Non è facile incidere simbolo dominante: “ed ecco le sferzate del panico/ delle quali una mente,/ ancor più se sempliciona,/ sotto le zanne delle travi in sviluppo/ si ciba a giorni alternati.” Così che il verso prende mosse dalla sorpresa per aprire un’oasi in cui anche gli affanni finiscano per essere trasfigurati da un velo di serenità soltanto perché lontani nell’alternarsi al soffuso classico nitore. La momentanea evasione dalla realtà cerca di dare una forza fulminante anche perché: “quando invochi la pace e percepisci un dio svegliarsi/ accendi un fanale costoso, l’esperienza/ c’insegna che a vincere la concentrazione dell’occhio/ fu sempre la luna; di solito le dita s’intrecciano/ se abbiamo tirato in barca i remi della perfidia, e il sole/ da lassù le abbrunisce per far sì che abbiano meno paura/ dell’ombra.”

Ricchezza di aggettivazioni che visualizzano con sagacia e con senso sicuro l’avvolgersi voluttuoso della molteplicità dei sogni, per stanare ancora una volta i segreti che il nostro sub conscio trattiene gelosamente, cercando di scampare al naufragio.

Nella solitudine si insinua una luce solare che offre l’euritmica musicalità dei nessi, una combinazione che simboleggia il percorso di una via accidentata verso la ribellione per la sorte o le sorti che ci accompagnano. La rappresentazione del dolore, o dell’angoscia, anche se calati in una precisa realtà contingente, diventa molto efficace con la descrizione di scene esaltative, anche se sfiorando di sorpresa lo sfondo politico.

Il ricorso all’astrattezza filosofica, la fede nell’immaginazione crea le figurazioni al di là dello stesso abbandono, con il sentore di superare ogni agone delle fantasie poetiche ed esser pronto ad abbandonare la bacchetta magica per sprofondare anima e corpo nella elaborazione cosciente di un respiro profondamente avvolto nelle spirali del palabile.

“oggi mi troveranno disponibile/ come il rasoio del barbiere/ sarà una cosa piacevole, altroché/ spalancherò le forze e ridurrò in granelle/ tutti i loro sottopancia/ stirpi di mezzi uomini che hanno fatto bingo/ il giorno in cui vennero al mondo/ mentre a me tocca la sorte del cane in chiesa/ il mio odio per loro è il lenzuolo di Laerto/ (Laerte o come si chiama)”

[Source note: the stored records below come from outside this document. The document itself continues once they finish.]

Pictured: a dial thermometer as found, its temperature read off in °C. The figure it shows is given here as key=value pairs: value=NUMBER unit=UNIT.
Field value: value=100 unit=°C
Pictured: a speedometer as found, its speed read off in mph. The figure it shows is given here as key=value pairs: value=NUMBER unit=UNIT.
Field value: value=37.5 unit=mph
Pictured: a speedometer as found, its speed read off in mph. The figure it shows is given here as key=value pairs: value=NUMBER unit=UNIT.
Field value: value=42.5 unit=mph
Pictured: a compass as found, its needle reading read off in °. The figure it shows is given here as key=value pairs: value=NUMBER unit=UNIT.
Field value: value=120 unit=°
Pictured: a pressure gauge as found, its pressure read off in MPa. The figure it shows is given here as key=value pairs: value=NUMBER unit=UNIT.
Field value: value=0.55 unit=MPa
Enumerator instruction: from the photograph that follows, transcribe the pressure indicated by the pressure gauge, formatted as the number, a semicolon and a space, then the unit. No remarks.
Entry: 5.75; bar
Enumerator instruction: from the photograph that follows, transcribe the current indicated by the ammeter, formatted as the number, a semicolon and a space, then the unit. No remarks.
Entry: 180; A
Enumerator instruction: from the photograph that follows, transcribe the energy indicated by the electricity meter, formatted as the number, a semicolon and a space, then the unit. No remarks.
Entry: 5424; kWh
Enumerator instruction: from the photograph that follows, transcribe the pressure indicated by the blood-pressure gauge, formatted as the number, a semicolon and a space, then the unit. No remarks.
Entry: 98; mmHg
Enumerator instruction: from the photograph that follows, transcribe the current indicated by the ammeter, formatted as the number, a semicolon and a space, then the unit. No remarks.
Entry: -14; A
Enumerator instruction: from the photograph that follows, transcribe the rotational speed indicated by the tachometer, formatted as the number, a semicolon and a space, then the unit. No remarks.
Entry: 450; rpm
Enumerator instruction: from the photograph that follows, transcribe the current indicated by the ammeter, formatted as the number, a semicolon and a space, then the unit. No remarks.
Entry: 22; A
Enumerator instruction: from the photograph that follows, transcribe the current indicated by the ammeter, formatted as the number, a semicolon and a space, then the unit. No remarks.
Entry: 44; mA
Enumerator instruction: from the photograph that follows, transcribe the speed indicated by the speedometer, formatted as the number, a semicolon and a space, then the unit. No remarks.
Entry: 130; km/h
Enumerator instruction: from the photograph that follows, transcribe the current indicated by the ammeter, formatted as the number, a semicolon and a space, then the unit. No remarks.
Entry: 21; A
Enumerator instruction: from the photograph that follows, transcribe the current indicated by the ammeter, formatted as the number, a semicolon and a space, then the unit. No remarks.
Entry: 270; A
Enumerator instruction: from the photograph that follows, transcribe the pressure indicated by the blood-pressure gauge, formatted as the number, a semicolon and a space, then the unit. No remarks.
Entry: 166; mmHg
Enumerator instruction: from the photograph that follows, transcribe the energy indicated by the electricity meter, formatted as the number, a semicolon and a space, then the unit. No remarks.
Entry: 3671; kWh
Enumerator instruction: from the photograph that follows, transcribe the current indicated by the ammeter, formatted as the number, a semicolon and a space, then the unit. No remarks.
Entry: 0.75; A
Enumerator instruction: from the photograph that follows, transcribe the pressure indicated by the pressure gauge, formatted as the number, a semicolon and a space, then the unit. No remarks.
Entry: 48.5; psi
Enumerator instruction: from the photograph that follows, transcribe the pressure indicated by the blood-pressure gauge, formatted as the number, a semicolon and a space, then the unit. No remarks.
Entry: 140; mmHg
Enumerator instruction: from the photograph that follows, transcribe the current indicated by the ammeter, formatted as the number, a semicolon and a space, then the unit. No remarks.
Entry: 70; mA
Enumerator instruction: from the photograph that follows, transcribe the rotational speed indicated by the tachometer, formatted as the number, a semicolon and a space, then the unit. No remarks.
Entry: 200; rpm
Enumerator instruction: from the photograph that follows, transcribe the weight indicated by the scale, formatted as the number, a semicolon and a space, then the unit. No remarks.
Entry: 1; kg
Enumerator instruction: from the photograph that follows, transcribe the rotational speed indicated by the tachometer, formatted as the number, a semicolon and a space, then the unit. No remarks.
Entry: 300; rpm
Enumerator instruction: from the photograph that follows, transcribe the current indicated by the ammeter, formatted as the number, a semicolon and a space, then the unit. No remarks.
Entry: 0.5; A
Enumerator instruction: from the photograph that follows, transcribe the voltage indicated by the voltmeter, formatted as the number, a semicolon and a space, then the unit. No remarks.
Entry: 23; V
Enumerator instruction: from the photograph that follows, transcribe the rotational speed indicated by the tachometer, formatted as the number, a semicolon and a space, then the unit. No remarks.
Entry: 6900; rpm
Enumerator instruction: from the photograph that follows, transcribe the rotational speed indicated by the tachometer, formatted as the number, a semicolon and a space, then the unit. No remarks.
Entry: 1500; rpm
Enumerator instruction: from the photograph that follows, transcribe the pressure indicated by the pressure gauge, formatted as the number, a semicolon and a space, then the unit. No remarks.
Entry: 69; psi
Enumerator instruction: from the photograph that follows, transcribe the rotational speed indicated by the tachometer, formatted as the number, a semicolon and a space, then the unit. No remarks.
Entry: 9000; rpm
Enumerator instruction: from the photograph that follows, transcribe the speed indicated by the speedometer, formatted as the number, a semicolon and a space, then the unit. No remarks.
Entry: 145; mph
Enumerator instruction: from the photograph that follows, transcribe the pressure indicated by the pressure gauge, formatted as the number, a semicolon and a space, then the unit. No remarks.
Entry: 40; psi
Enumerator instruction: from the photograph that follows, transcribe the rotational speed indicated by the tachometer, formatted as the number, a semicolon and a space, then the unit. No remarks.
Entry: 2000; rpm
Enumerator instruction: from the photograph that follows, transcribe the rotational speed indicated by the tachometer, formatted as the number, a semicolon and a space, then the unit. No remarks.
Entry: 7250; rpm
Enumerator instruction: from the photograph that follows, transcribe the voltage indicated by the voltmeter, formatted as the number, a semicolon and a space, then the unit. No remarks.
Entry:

Un sorta di invettiva che palpita nella frattura dell’io e nella turbolenza riesce a placare il plurale dell’armonia.  Ricca di simboli la partecipazione offre lo spunto alla riflessione, lembi, turbinii, intrecci, colori, effluvi, suoni, rintocchi rendono intensa e plurale la visualizzazione della melodia, proprio come una navigazione che si dirige all’isola dell’immaginario per raggiungere l’intesa che diventa poesia.